EXERCISE DETAILS: Nothing but the data below, returned exactly, should appear in the answer.

MATERIAL FOR THIS EXERCISE:
* * *

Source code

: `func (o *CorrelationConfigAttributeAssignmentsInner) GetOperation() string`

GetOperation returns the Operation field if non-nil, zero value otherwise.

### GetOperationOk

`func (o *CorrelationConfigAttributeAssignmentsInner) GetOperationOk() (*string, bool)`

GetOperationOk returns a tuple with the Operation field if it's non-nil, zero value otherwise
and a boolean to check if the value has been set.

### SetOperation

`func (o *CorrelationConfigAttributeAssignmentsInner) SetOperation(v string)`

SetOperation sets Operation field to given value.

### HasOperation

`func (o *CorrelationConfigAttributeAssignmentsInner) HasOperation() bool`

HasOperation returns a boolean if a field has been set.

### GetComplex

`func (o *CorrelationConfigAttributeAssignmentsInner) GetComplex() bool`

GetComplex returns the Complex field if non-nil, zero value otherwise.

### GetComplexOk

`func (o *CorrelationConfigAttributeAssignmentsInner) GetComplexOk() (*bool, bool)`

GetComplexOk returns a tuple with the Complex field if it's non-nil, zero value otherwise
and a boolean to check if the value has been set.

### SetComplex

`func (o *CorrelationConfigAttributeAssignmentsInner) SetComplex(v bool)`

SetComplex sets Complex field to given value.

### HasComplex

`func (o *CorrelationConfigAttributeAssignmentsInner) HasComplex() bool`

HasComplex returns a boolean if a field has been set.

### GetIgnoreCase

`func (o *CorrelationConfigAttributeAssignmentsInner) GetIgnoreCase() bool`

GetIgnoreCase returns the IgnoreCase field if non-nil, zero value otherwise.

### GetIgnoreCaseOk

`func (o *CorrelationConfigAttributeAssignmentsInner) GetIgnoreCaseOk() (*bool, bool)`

* * *

RESPONSE AREA:
Source code

: `func (o *CorrelationConfigAttributeAssignmentsInner) GetOperation() string`

GetOperation returns the Operation field if non-nil, zero value otherwise.

### GetOperationOk

`func (o *CorrelationConfigAttributeAssignmentsInner) GetOperationOk() (*string, bool)`

GetOperationOk returns a tuple with the Operation field if it's non-nil, zero value otherwise
and a boolean to check if the value has been set.

### SetOperation

`func (o *CorrelationConfigAttributeAssignmentsInner) SetOperation(v string)`

SetOperation sets Operation field to given value.

### HasOperation

`func (o *CorrelationConfigAttributeAssignmentsInner) HasOperation() bool`

HasOperation returns a boolean if a field has been set.

### GetComplex

`func (o *CorrelationConfigAttributeAssignmentsInner) GetComplex() bool`

GetComplex returns the Complex field if non-nil, zero value otherwise.

### GetComplexOk

`func (o *CorrelationConfigAttributeAssignmentsInner) GetComplexOk() (*bool, bool)`

GetComplexOk returns a tuple with the Complex field if it's non-nil, zero value otherwise
and a boolean to check if the value has been set.

### SetComplex

`func (o *CorrelationConfigAttributeAssignmentsInner) SetComplex(v bool)`

SetComplex sets Complex field to given value.

### HasComplex

`func (o *CorrelationConfigAttributeAssignmentsInner) HasComplex() bool`

HasComplex returns a boolean if a field has been set.

### GetIgnoreCase

`func (o *CorrelationConfigAttributeAssignmentsInner) GetIgnoreCase() bool`

GetIgnoreCase returns the IgnoreCase field if non-nil, zero value otherwise.

### GetIgnoreCaseOk

`func (o *CorrelationConfigAttributeAssignmentsInner) GetIgnoreCaseOk() (*bool, bool)`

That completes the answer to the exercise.